WORK INSTRUCTION: Return the lines from the line containing "Presidente Sebastián Piñera" through the last line of the material below, exactly as they appear and with no others.

PROVIDED ENTRIES:

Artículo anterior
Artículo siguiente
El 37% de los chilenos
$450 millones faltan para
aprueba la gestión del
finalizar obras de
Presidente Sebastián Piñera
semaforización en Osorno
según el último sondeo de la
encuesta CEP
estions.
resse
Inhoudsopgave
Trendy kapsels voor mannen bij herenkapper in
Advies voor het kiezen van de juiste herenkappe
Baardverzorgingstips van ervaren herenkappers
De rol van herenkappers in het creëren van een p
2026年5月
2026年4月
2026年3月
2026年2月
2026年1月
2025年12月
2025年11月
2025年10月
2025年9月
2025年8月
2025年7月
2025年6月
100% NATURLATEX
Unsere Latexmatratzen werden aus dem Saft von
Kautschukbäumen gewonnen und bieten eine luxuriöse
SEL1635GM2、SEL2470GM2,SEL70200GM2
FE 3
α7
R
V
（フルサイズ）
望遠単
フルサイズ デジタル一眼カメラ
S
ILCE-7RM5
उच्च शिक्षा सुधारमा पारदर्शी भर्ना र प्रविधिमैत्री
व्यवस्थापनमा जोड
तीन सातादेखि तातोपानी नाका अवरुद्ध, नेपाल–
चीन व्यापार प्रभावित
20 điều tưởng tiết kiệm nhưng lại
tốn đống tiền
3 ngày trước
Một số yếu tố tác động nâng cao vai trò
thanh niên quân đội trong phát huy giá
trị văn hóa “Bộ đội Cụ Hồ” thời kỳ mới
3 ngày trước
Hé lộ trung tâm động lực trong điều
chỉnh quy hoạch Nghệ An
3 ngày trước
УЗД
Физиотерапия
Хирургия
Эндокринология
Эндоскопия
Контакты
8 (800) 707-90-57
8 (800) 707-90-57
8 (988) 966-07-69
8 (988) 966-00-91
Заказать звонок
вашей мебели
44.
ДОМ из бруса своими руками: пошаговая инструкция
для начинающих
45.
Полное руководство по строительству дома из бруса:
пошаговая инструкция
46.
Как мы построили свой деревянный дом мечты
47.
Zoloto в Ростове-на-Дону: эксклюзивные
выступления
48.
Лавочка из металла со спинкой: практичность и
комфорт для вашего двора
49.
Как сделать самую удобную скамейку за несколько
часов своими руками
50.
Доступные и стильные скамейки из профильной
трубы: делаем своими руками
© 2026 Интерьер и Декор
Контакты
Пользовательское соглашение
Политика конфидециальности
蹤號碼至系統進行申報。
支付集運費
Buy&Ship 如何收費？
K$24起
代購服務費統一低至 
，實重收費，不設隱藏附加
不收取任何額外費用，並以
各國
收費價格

FINAL ANSWER:
Presidente Sebastián Piñera
semaforización en Osorno
según el último sondeo de la
encuesta CEP
estions.
resse
Inhoudsopgave
Trendy kapsels voor mannen bij herenkapper in
Advies voor het kiezen van de juiste herenkappe
Baardverzorgingstips van ervaren herenkappers
De rol van herenkappers in het creëren van een p
2026年5月
2026年4月
2026年3月
2026年2月
2026年1月
2025年12月
2025年11月
2025年10月
2025年9月
2025年8月
2025年7月
2025年6月
100% NATURLATEX
Unsere Latexmatratzen werden aus dem Saft von
Kautschukbäumen gewonnen und bieten eine luxuriöse
SEL1635GM2、SEL2470GM2,SEL70200GM2
FE 3
α7
R
V
（フルサイズ）
望遠単
フルサイズ デジタル一眼カメラ
S
ILCE-7RM5
उच्च शिक्षा सुधारमा पारदर्शी भर्ना र प्रविधिमैत्री
व्यवस्थापनमा जोड
तीन सातादेखि तातोपानी नाका अवरुद्ध, नेपाल–
चीन व्यापार प्रभावित
20 điều tưởng tiết kiệm nhưng lại
tốn đống tiền
3 ngày trước
Một số yếu tố tác động nâng cao vai trò
thanh niên quân đội trong phát huy giá
trị văn hóa “Bộ đội Cụ Hồ” thời kỳ mới
3 ngày trước
Hé lộ trung tâm động lực trong điều
chỉnh quy hoạch Nghệ An
3 ngày trước
УЗД
Физиотерапия
Хирургия
Эндокринология
Эндоскопия
Контакты
8 (800) 707-90-57
8 (800) 707-90-57
8 (988) 966-07-69
8 (988) 966-00-91
Заказать звонок
вашей мебели
44.
ДОМ из бруса своими руками: пошаговая инструкция
для начинающих
45.
Полное руководство по строительству дома из бруса:
пошаговая инструкция
46.
Как мы построили свой деревянный дом мечты
47.
Zoloto в Ростове-на-Дону: эксклюзивные
выступления
48.
Лавочка из металла со спинкой: практичность и
комфорт для вашего двора
49.
Как сделать самую удобную скамейку за несколько
часов своими руками
50.
Доступные и стильные скамейки из профильной
трубы: делаем своими руками
© 2026 Интерьер и Декор
Контакты
Пользовательское соглашение
Политика конфидециальности
蹤號碼至系統進行申報。
支付集運費
Buy&Ship 如何收費？
K$24起
代購服務費統一低至 
，實重收費，不設隱藏附加
不收取任何額外費用，並以
各國
收費價格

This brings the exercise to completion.